Global oil and gas exploration should return to profitability in 2017 after 5 years of only single-digit returns, research and consulting firm Wood Mackenzie Ltd. says in a report.
“The industry has a good chance of achieving double-digit returns in 2017,” commented Andrew Latham, WoodMac vice-president of exploration. “Smarter portfolio choices and lower costs are already paying off."
WoodMac’s analysis of the 2017 global exploration outlook shows exploration will continue its transformation to a smaller, more-efficient industry, with overall investment, at best, matching $40 billion spent in 2016. Lower costs mean that well counts may hold up close to 2016 numbers, and flat budgets could mean exploration’s headcount cuts are now mainly in the past.
The firm believes the majors and “a handful of bolder independents will drill most of the wells to watch” just like in 2015-16. The firm expects the best discoveries to come from new plays and frontiers, despite greater emphasis on infrastructure-led drilling from many explorers.
“More than half of the volumes are expected to be found in deep water,” Latham said. “Here some well costs will fall to $30 million or less, with full-cycle economics that are positive at less than [$50/bbl].”
According to the report, exploration’s share of upstream investment will dip to a new low of just 8% in 2017. An eventual return to historic norms depends on a recovery in crude oil prices.
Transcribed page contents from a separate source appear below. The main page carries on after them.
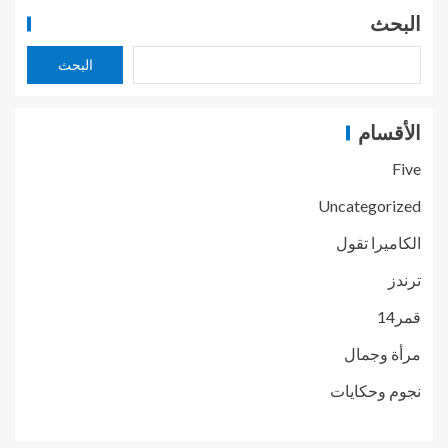
البحث
البحث
الأقسام
Five
Uncategorized
الكاميرا تقول
ترندز
قمر14
مرأة وجمال
نجوم وحكايات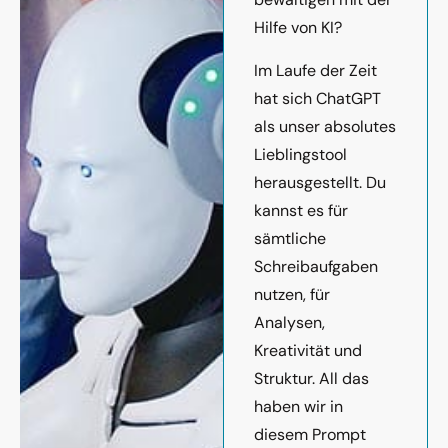
Hilfe von KI?
Im Laufe der Zeit
hat sich ChatGPT
als unser absolutes
Lieblingstool
herausgestellt. Du
kannst es für
sämtliche
Schreibaufgaben
nutzen, für
Analysen,
Kreativität und
Struktur. All das
haben wir in
diesem Prompt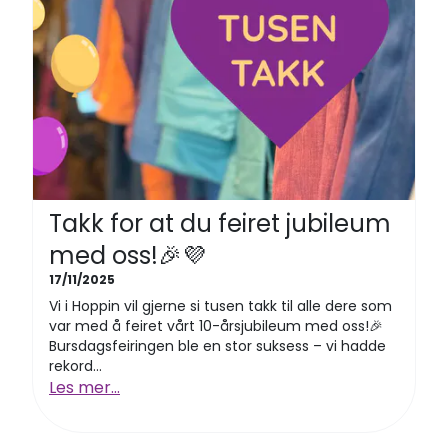
Takk for at du feiret jubileum
med oss!🎉💜
17/11/2025
Vi i Hoppin vil gjerne si tusen takk til alle dere som
var med å feiret vårt 10-årsjubileum med oss!🎉
Bursdagsfeiringen ble en stor suksess – vi hadde
rekord...
Les mer...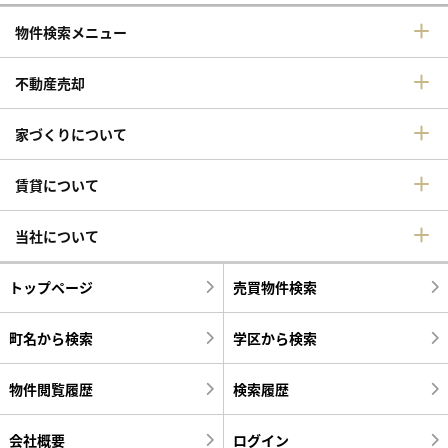
物件検索メニュー
不動産売却
家づくりについて
賃貸について
当社について
トップページ
売買物件検索
町名から検索
学区から検索
物件閲覧履歴
検索履歴
会社概要
ログイン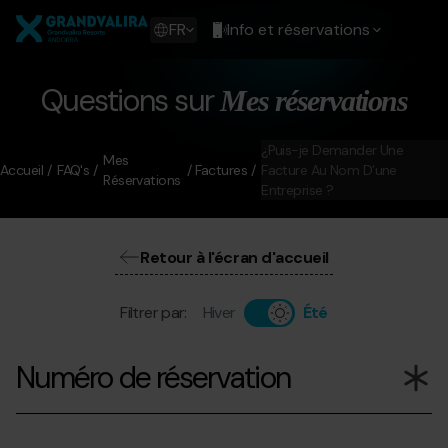
Aller
Grandvalira
au
Show
FR
Info et réservations
contenu
available
principal
languages
Voir
Questions sur
Mes réservations
le
message
¿Puis-je Demander Une
Mes
Accueil
FAQ's
Factures
Facture Au Nom D’une
Réservations
Entreprise ?
Retour à l'écran d'accueil
Filtrer par:
Hiver
Été
Numéro de réservation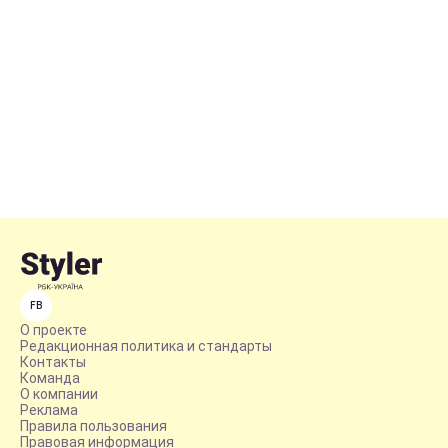
FB
О проекте
Редакционная политика и стандарты
Контакты
Команда
О компании
Реклама
Правила пользования
Правовая информация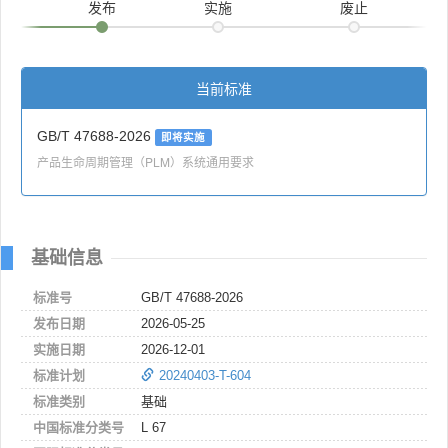
发布
实施
废止
当前标准
GB/T 47688-2026
即将实施
产品生命周期管理（PLM）系统通用要求
基础信息
标准号
GB/T 47688-2026
发布日期
2026-05-25
实施日期
2026-12-01
标准计划
20240403-T-604
标准类别
基础
中国标准分类号
L 67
WoodMac expects the Brent oil price to rise sharply from 2019, averaging $77/bbl in real terms for the year. Under that scenario, a recovery in exploration spend will follow 1-2 years later.
“The industry is focusing on acreage capture and reloading for the longer term,” Latham explained. “Companies willing to sign acreage with firm 2017 wells may be spoilt for choice. A spate of new licensing in outer slope plays will continue as explorers digest news of better-than-expected reservoir quality and source rock potential in these ultradeepwater settings.”
He added, "After a decade in the doldrums, the majors’ returns from conventional exploration improved to nearly 10% in 2015. The rest of the industry is heading in the same direction. Fewer, better wells promise a brighter future for explorers.”